Stored data entries
####
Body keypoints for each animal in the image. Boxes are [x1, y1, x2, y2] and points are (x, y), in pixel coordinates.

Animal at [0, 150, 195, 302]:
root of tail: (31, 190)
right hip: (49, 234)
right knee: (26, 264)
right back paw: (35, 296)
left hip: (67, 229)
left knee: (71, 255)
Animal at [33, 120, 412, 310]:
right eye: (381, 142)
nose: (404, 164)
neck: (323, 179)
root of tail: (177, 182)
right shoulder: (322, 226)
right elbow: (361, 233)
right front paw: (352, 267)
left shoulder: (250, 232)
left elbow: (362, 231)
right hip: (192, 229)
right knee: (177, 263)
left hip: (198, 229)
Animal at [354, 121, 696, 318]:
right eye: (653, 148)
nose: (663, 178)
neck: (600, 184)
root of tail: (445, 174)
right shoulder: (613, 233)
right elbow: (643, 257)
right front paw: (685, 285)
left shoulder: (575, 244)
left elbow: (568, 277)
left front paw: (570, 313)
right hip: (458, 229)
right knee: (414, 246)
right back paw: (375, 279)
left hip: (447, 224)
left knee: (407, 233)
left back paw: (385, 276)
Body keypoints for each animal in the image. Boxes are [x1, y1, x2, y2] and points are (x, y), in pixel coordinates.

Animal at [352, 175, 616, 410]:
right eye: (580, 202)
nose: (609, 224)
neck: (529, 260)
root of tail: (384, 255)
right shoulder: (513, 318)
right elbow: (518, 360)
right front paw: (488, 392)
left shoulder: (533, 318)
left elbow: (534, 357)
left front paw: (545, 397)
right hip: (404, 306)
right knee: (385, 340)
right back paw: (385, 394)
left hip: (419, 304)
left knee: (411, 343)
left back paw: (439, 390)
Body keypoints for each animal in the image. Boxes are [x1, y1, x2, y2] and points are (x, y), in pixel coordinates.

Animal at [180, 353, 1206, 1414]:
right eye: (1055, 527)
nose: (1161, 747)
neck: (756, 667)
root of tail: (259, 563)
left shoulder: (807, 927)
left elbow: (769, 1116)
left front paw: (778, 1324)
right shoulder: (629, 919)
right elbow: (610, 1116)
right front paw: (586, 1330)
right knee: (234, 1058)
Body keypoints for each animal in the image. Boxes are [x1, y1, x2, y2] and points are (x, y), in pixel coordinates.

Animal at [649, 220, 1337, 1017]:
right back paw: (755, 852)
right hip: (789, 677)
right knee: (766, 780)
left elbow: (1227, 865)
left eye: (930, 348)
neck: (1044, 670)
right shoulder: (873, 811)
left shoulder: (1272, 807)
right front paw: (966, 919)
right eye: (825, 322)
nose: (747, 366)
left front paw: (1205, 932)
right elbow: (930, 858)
####
▸ **Work required**
Only an exact transcription of all the entries will do.

▸ **Answer to this problem**
Body keypoints for each animal in the image. Boxes are [x1, y1, x2, y2] and points are (x, y), in pixel coordinates.

Animal at [0, 150, 195, 302]:
root of tail: (31, 190)
right hip: (49, 234)
right knee: (26, 264)
right back paw: (35, 296)
left hip: (67, 229)
left knee: (71, 255)
Animal at [33, 120, 412, 310]:
right eye: (381, 142)
nose: (404, 164)
neck: (323, 179)
root of tail: (177, 182)
right shoulder: (322, 226)
right elbow: (361, 233)
right front paw: (352, 267)
left shoulder: (250, 232)
left elbow: (362, 231)
right hip: (192, 229)
right knee: (177, 263)
left hip: (198, 229)
Animal at [354, 121, 696, 318]:
right eye: (653, 148)
nose: (663, 178)
neck: (600, 184)
root of tail: (445, 174)
right shoulder: (613, 233)
right elbow: (643, 257)
right front paw: (685, 285)
left shoulder: (575, 244)
left elbow: (568, 277)
left front paw: (570, 313)
right hip: (458, 229)
right knee: (414, 246)
right back paw: (375, 279)
left hip: (447, 224)
left knee: (407, 233)
left back paw: (385, 276)
Body keypoints for each animal in the image. Boxes are [x1, y1, x2, y2] and points are (x, y), in pixel coordinates.

Animal at [352, 175, 616, 410]:
right eye: (580, 202)
nose: (609, 224)
neck: (529, 260)
root of tail: (384, 255)
right shoulder: (513, 318)
right elbow: (518, 360)
right front paw: (488, 392)
left shoulder: (533, 318)
left elbow: (534, 357)
left front paw: (545, 397)
right hip: (404, 306)
right knee: (385, 340)
right back paw: (385, 394)
left hip: (419, 304)
left knee: (411, 343)
left back paw: (439, 390)
Body keypoints for each animal in the image. Boxes are [x1, y1, x2, y2] and points are (x, y), in pixel coordinates.

Animal at [180, 353, 1206, 1414]:
right eye: (1055, 527)
nose: (1161, 747)
neck: (756, 667)
root of tail: (259, 563)
left shoulder: (807, 927)
left elbow: (769, 1116)
left front paw: (778, 1324)
right shoulder: (629, 919)
right elbow: (610, 1116)
right front paw: (586, 1330)
right knee: (234, 1058)
Body keypoints for each animal in the image. Boxes are [x1, y1, x2, y2] and points are (x, y), in pixel coordinates.

Animal at [649, 220, 1337, 1017]:
right back paw: (755, 852)
right hip: (789, 677)
right knee: (766, 780)
left elbow: (1227, 865)
left eye: (930, 348)
neck: (1044, 670)
right shoulder: (873, 811)
left shoulder: (1272, 807)
right front paw: (966, 919)
right eye: (825, 322)
nose: (747, 366)
left front paw: (1205, 932)
right elbow: (930, 858)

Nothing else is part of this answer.